Passage to read:
[Start of Attachment]

A Complainant’s appeal of a decision finding no discrimination was barred by a final order of the federal Bankruptcy Court in proceedings on the Respondent’s Chapter 11 petition. The complaint included allegations of discrimination and rate of pay. This was a “claim” cognizable in the bankruptcy proceedings because payment of a monetary remedy was possible. Under the Bankruptcy Code, holders of disputed and unliquidated claims who fail to file timely proofs of claim are not allowed claims against a bankrupt estate, and are not entitled to receive a distribution under the reorganization plan. The exception for claims for “willful and malicious injury” was not applicable here because that exception applies only to individual debtors. The Respondent here was a corporate entity. The Complainant’s claim was, therefore, barred by the final order of the Bankruptcy Court. Vanderwulp v. USG Interiors (LIRC, 07/19/07).

[End of Attachment]

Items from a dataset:
[Start of Attachment]

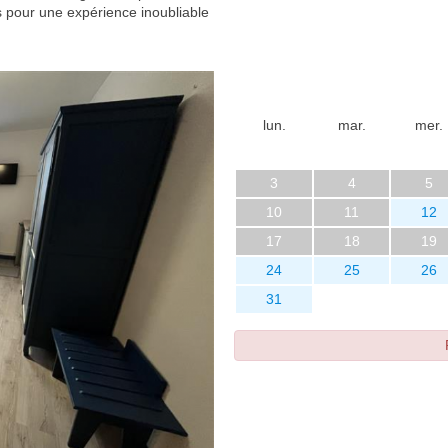
s pour une expérience inoubliable
lun.
mar.
mer.
3
4
5
10
11
12
17
18
19
24
25
26
31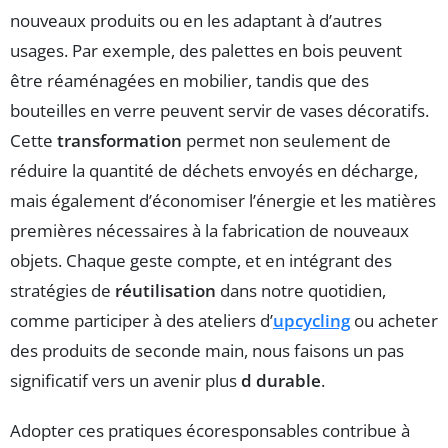
nouveaux produits ou en les adaptant à d’autres
usages. Par exemple, des palettes en bois peuvent
être réaménagées en mobilier, tandis que des
bouteilles en verre peuvent servir de vases décoratifs.
Cette
transformation
permet non seulement de
réduire la quantité de déchets envoyés en décharge,
mais également d’économiser l’énergie et les matières
premières nécessaires à la fabrication de nouveaux
objets. Chaque geste compte, et en intégrant des
stratégies de
réutilisation
dans notre quotidien,
comme participer à des ateliers d’
upcycling
ou acheter
des produits de seconde main, nous faisons un pas
significatif vers un avenir plus
d durable
.
Adopter ces pratiques écoresponsables contribue à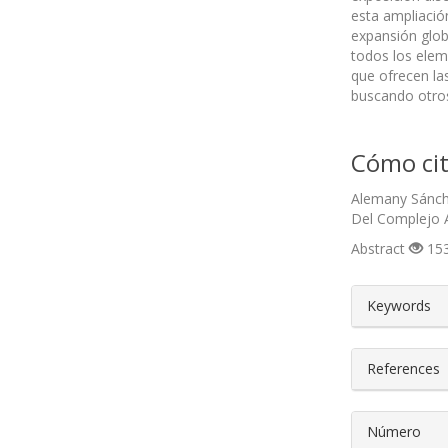
esta ampliación
expansión glob
todos los elem
que ofrecen la
buscando otros
Cómo cit
Alemany Sánch
Del Complejo A
Abstract
153
##plugin
Keywords
References
Número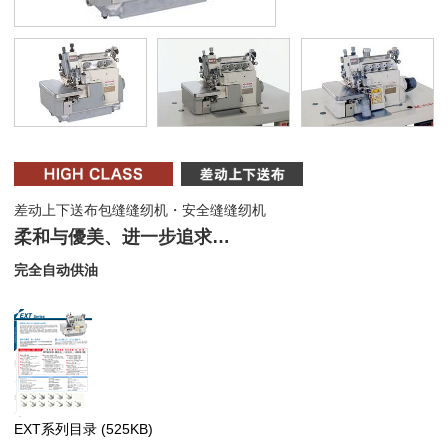
差动上下送布包缝缝纫机・安全缝缝纫机
柔和与優美、进一步追求…
完全自动供油
EXT系列目录
(525KB)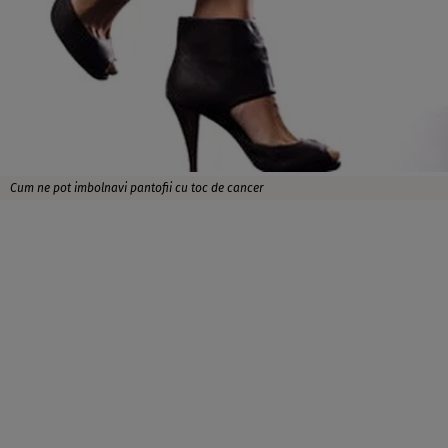
Cum ne pot imbolnavi pantofii cu toc de cancer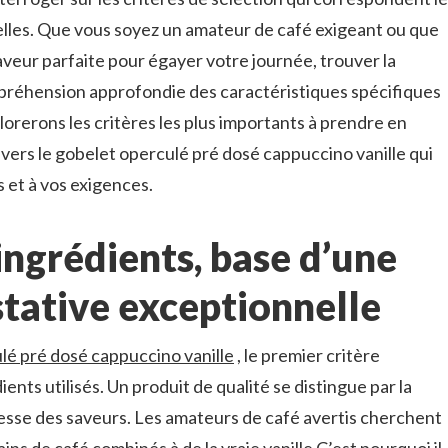
elles. Que vous soyez un amateur de café exigeant ou que
veur parfaite pour égayer votre journée, trouver la
préhension approfondie des caractéristiques spécifiques
lorerons les critères les plus importants à prendre en
vers le gobelet operculé pré dosé cappuccino vanille qui
 et à vos exigences.
ingrédients, base d’une
tative exceptionnelle
lé pré dosé cappuccino vanille
, le premier critère
ients utilisés. Un produit de qualité se distingue par la
tesse des saveurs. Les amateurs de café avertis cherchent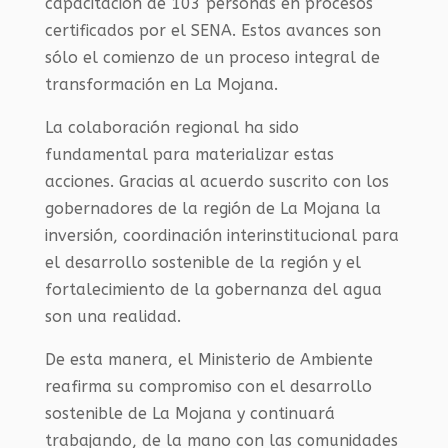
capacitación de 103 personas en procesos
certificados por el SENA. Estos avances son
sólo el comienzo de un proceso integral de
transformación en La Mojana.
La colaboración regional ha sido
fundamental para materializar estas
acciones. Gracias al acuerdo suscrito con los
gobernadores de la región de La Mojana la
inversión, coordinación interinstitucional para
el desarrollo sostenible de la región y el
fortalecimiento de la gobernanza del agua
son una realidad.
De esta manera, el Ministerio de Ambiente
reafirma su compromiso con el desarrollo
sostenible de La Mojana y continuará
trabajando, de la mano con las comunidades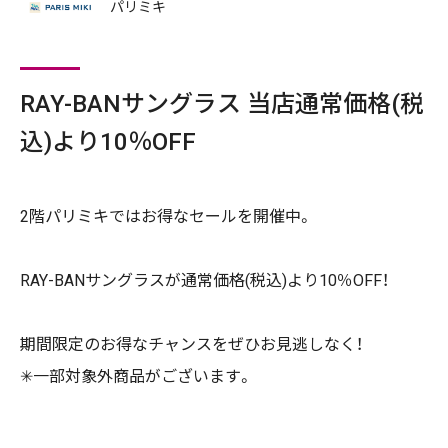
パリミキ
RAY-BANサングラス 当店通常価格(税
込)より10％OFF
2階パリミキではお得なセールを開催中。
RAY-BANサングラスが通常価格(税込)より10％OFF！
期間限定のお得なチャンスをぜひお見逃しなく！
✳︎一部対象外商品がございます。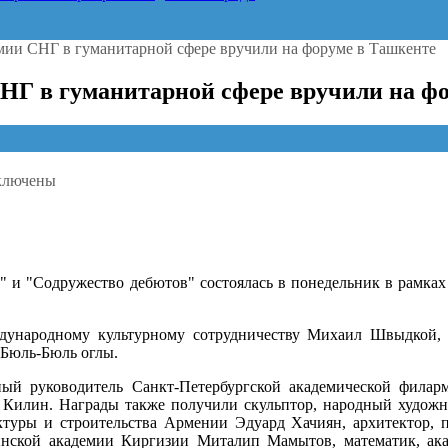
мии СНГ в гуманитарной сфере вручили на форуме в Ташкенте
НГ в гуманитарной сфере вручили на ф
ключены
иси
вные
государственные
мии
Г
 и "Содружество дебютов" состоялась в понедельник в рамка
анитарной
ре
дународному культурному сотрудничеству Михаил Швыдкой, 
чили
 Бюль-Бюль оглы.
уме
ный руководитель Санкт-Петербургской академической филар
 Килин. Награды также получили скульптор, народный художн
кенте
ктуры и строительства Армении Эдуард Хачиян, архитектор, п
инской академии Киргизии Миталип Мамытов, математик, а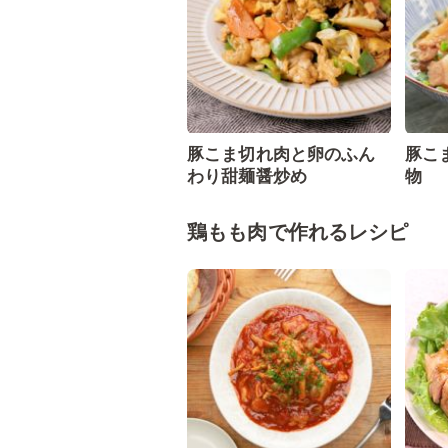
豚こま切れ肉と卵のふん
豚こ
わり甜麺醤炒め
物
鶏もも肉で作れるレシピ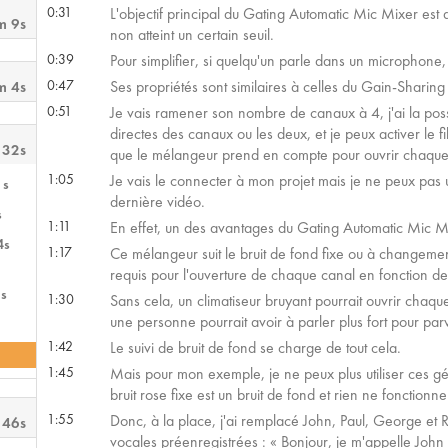
0:31
L'objectif principal du Gating Automatic Mic Mixer est 
m 9s
non atteint un certain seuil.
0:39
Pour simplifier, si quelqu'un parle dans un microphone, 
0:47
Ses propriétés sont similaires à celles du Gain-Sharin
m 4s
0:51
Je vais ramener son nombre de canaux à 4, j'ai la possibi
directes des canaux ou les deux, et je peux activer le 
 32s
que le mélangeur prend en compte pour ouvrir chaque
1:05
Je vais le connecter à mon projet mais je ne peux pas 
1s
dernière vidéo.
s
1:11
En effet, un des avantages du Gating Automatic Mic Mixe
4s
1:17
Ce mélangeur suit le bruit de fond fixe ou à changement 
requis pour l'ouverture de chaque canal en fonction de
s
1:30
Sans cela, un climatiseur bruyant pourrait ouvrir chaqu
une personne pourrait avoir à parler plus fort pour parv
1:42
Le suivi de bruit de fond se charge de tout cela.
1:45
Mais pour mon exemple, je ne peux plus utiliser ces gé
bruit rose fixe est un bruit de fond et rien ne fonctionner
1:55
Donc, à la place, j'ai remplacé John, Paul, George et R
 46s
vocales préenregistrées : « Bonjour, je m'appelle John 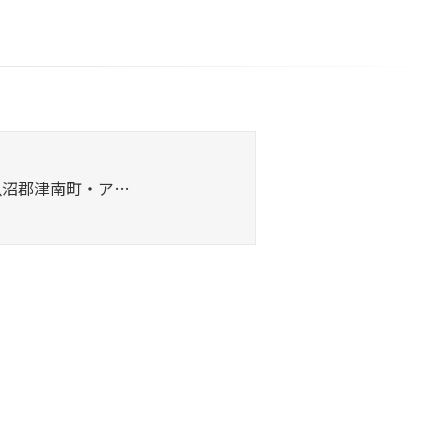
魚沼郡津南町・ア…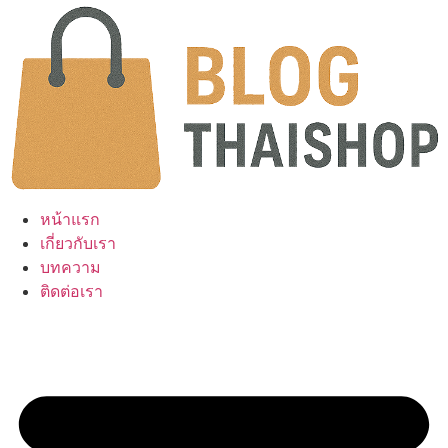
Skip
to
content
หน้าแรก
เกี่ยวกับเรา
บทความ
ติดต่อเรา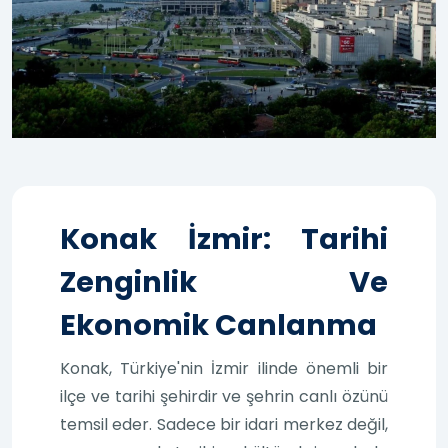
Konak İzmir: Tarihi
Zenginlik Ve
Ekonomik Canlanma
Konak, Türkiye'nin İzmir ilinde önemli bir
ilçe ve tarihi şehirdir ve şehrin canlı özünü
temsil eder. Sadece bir idari merkez değil,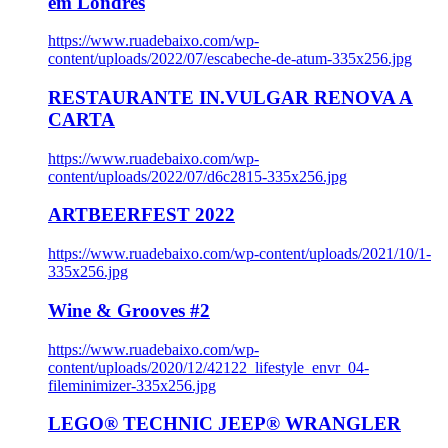
em Londres
https://www.ruadebaixo.com/wp-
content/uploads/2022/07/escabeche-de-atum-335x256.jpg
RESTAURANTE IN.VULGAR RENOVA A
CARTA
https://www.ruadebaixo.com/wp-
content/uploads/2022/07/d6c2815-335x256.jpg
ARTBEERFEST 2022
https://www.ruadebaixo.com/wp-content/uploads/2021/10/1-
335x256.jpg
Wine & Grooves #2
https://www.ruadebaixo.com/wp-
content/uploads/2020/12/42122_lifestyle_envr_04-
fileminimizer-335x256.jpg
LEGO® TECHNIC JEEP® WRANGLER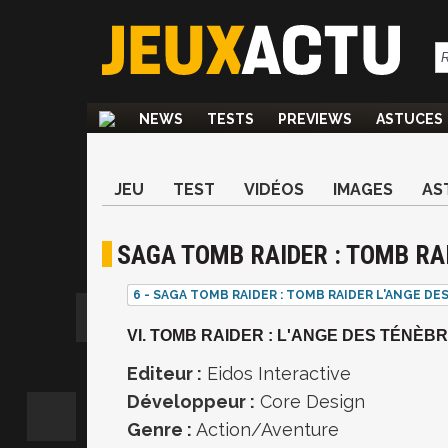
NEWS
TESTS
PREVIEWS
ASTUCES
JEU
TEST
VIDÉOS
IMAGES
AS
SAGA TOMB RAIDER : TOMB RAI
6 - SAGA TOMB RAIDER : TOMB RAIDER L'ANGE DE
VI. TOMB RAIDER : L'ANGE DES TÉNÈB
Editeur :
Eidos Interactive
Développeur :
Core Design
Genre :
Action/Aventure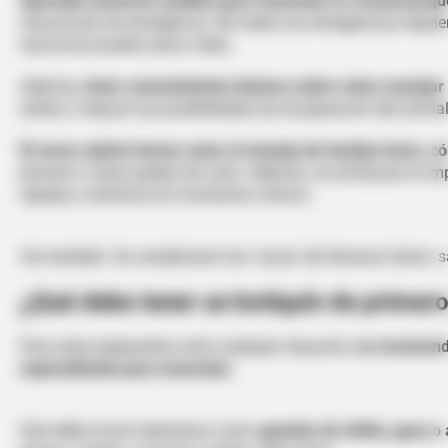
Aprender primeros auxilios para mascotas es crucial porq
situaciones de emergencia. No todas las emergencias requier
reaccionar puede salvar vidas.
Además,
tener conocimientos básicos sobre cómo manejar h
estrés y mejorar las posibilidades de recuperación del animal
El curso cubrirá temas como el manejo de heridas leves, c
prevenir y tratar golpes de calor. Además, se enfatizará la 
rápidas y efectivas en momentos críticos.
Ver también: Se complicaron las 'vacas' de Semana Santa: 
¿Qué debe tener un botiquín de primero
Para estar preparados ante cualquier situación,
es recomenda
especializado para mascotas.
Este debe incluir elementos como
guantes de nitrilo, gasa o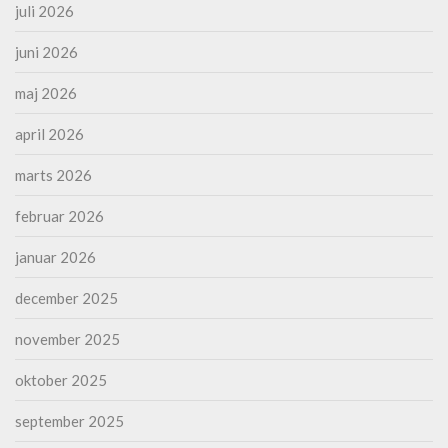
juli 2026
juni 2026
maj 2026
april 2026
marts 2026
februar 2026
januar 2026
december 2025
november 2025
oktober 2025
september 2025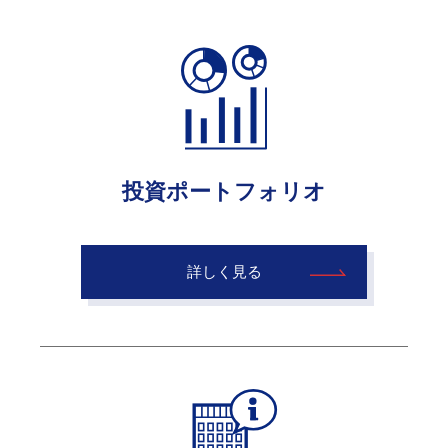
投資ポートフォリオ
詳しく見る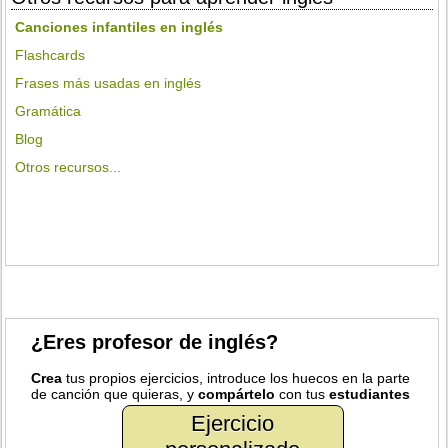
Canciones infantiles en inglés
Flashcards
Frases más usadas en inglés
Gramática
Blog
Otros recursos...
¿Eres profesor de inglés?
Crea
tus propios ejercicios, introduce los huecos en la parte
de canción que quieras, y
compártelo
con tus
estudiantes
Ejercicio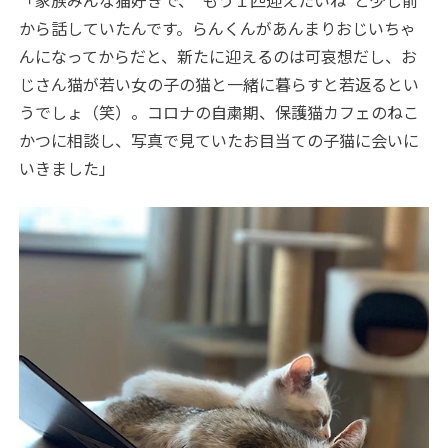
から話していたんです。らんくんがあんまりおじいちゃ
んになってからだと、新たに迎えるのは可哀想だし、お
じさん猫が若い女の子の猫と一緒に暮らすと若返るとい
うでしょ（笑）。コロナの自粛期、保護猫カフェのねこ
かつに相談し、写真で見ていたお目当ての子猫に会いに
いきました」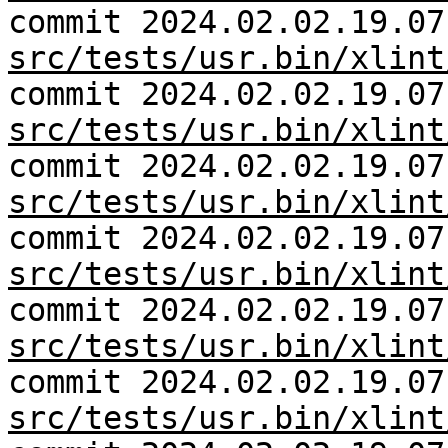
commit 2024.02.02.19.07
src/tests/usr.bin/xlint
commit 2024.02.02.19.07
src/tests/usr.bin/xlint
commit 2024.02.02.19.07
src/tests/usr.bin/xlint
commit 2024.02.02.19.07
src/tests/usr.bin/xlint
commit 2024.02.02.19.07
src/tests/usr.bin/xlint
commit 2024.02.02.19.07
src/tests/usr.bin/xlint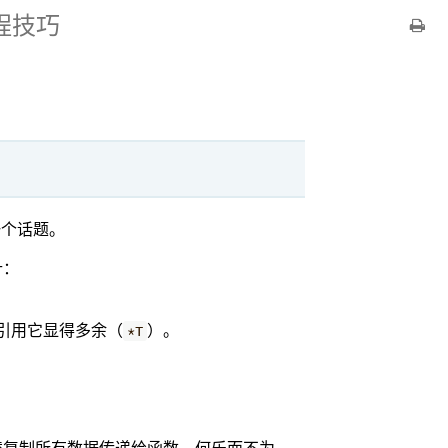
程技巧
一个话题。
针：
引用它显得多余（
）。
*T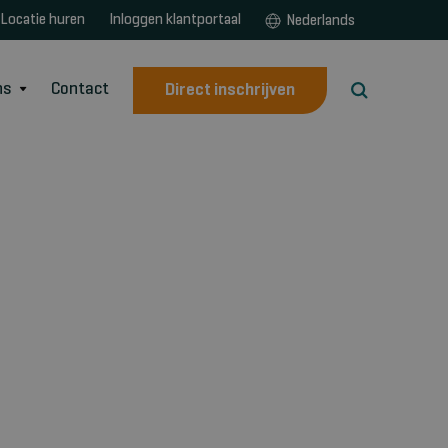
Locatie huren
Inloggen klantportaal
Nederlands
ns
Contact
Direct inschrijven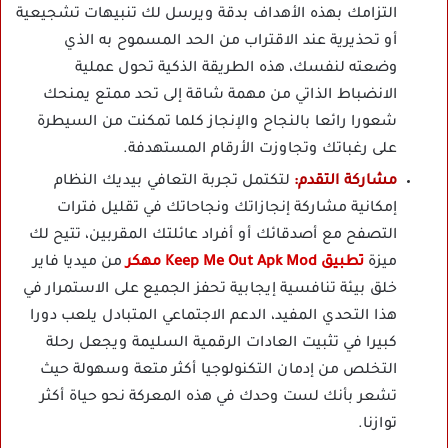
التزامك بهذه الأهداف بدقة ويرسل لك تنبيهات تشجيعية
أو تحذيرية عند الاقتراب من الحد المسموح به الذي
وضعته لنفسك، هذه الطريقة الذكية تحول عملية
الانضباط الذاتي من مهمة شاقة إلى تحد ممتع يمنحك
شعورا رائعا بالنجاح والإنجاز كلما تمكنت من السيطرة
على رغباتك وتجاوزت الأرقام المستهدفة.
مشاركة التقدم:
لتكتمل تجربة التعافي بيديك النظام
إمكانية مشاركة إنجازاتك ونجاحاتك في تقليل فترات
التصفح مع أصدقائك أو أفراد عائلتك المقربين، تتيح لك
ميزة
تطبيق Keep Me Out Apk Mod مهكر
من ميديا فاير
خلق بيئة تنافسية إيجابية تحفز الجميع على الاستمرار في
هذا التحدي المفيد، الدعم الاجتماعي المتبادل يلعب دورا
كبيرا في تثبيت العادات الرقمية السليمة ويجعل رحلة
التخلص من إدمان التكنولوجيا أكثر متعة وسهولة حيث
تشعر بأنك لست وحدك في هذه المعركة نحو حياة أكثر
توازنا.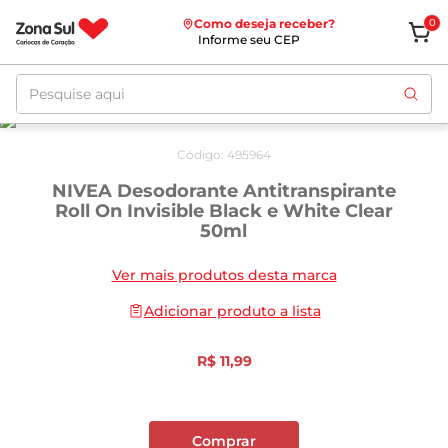
Como deseja receber?
0
Informe seu CEP
Pesquise aqui
Código
:
495964
NIVEA Desodorante Antitranspirante
Roll On Invisible Black e White Clear
50ml
Ver mais produtos desta marca
Adicionar produto a lista
R$
11
,
99
Comprar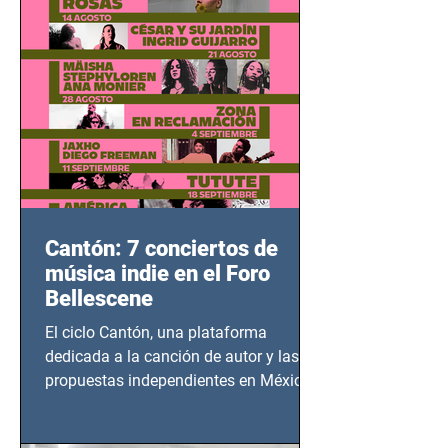
bélicos.
Cantón: 7 conciertos de
música indie en el Foro
Bellescene
El ciclo Cantón, una plataforma
dedicada a la canción de autor y las
propuestas independientes en México,
tendrá lugar en el Foro Bellescene
(Zempoala 90, Narvarte Oriente,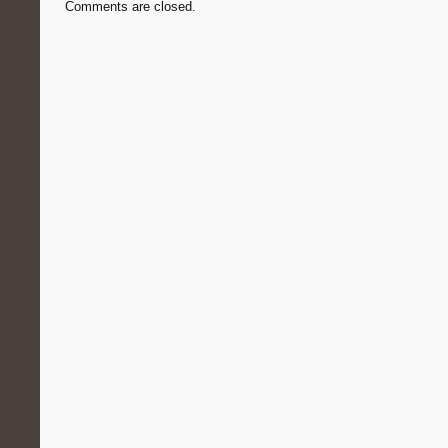
Comments are closed.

[End of Attachment]

Tasks to carry out:
a – According to the summary of the bankruptcy ruling, why did the exception for claims of "willful and malicious injury" not apply?
b – List every name that appears in the case citation at the end of the summary of the bankruptcy ruling.
c – Write what comes next in the summary of the bankruptcy ruling, starting after its final sentence.

Responses for each task:
a – That exception applies only to individual debtors, and the Respondent was a corporate entity.

b – Vanderwulp, USG Interiors, LIRC

c –
A non-final decision of an Administrative Law Judge in another case where the ALJ had found discrimination but the matter had been settled prior to an attorney's fees determination having been made and the decision being issued in final, appealable form would not have any preclusive effect. Moncrief v. Gardner Baking (LIRC, 07/01/92)

When an employer seeks to interpose a federal consent decree against claims of reverse discrimination, the employer must prove that consideration of race was: (1) justified by the existence of a manifest imbalance that reflected under-representation of minorities in traditionally segregated jobs; and (2) the decree did not unnecessarily trammel the rights of non-minority employes or create an absolute bar to their advancement. Samolinski v. Milwaukee County (LIRC, 01/05/90); rev'd on other grounds, sub nom. Samolinski v. LIRC and County of Milwaukee (Milw. Co. Cir. Ct., June 27, 1991).

Where two employes filed similar complaints, LIRC rejected the Respondent's argument that the finding of no discrimination by one Admistrative Law Judge in one employe's case was res judicata in the other employe's case, since res judicata requires that the party against whom it is being asserted had an opportunity to litigate the issue in the first proceeding. Taylor v. Hampton Shell (LIRC, 06/27/88).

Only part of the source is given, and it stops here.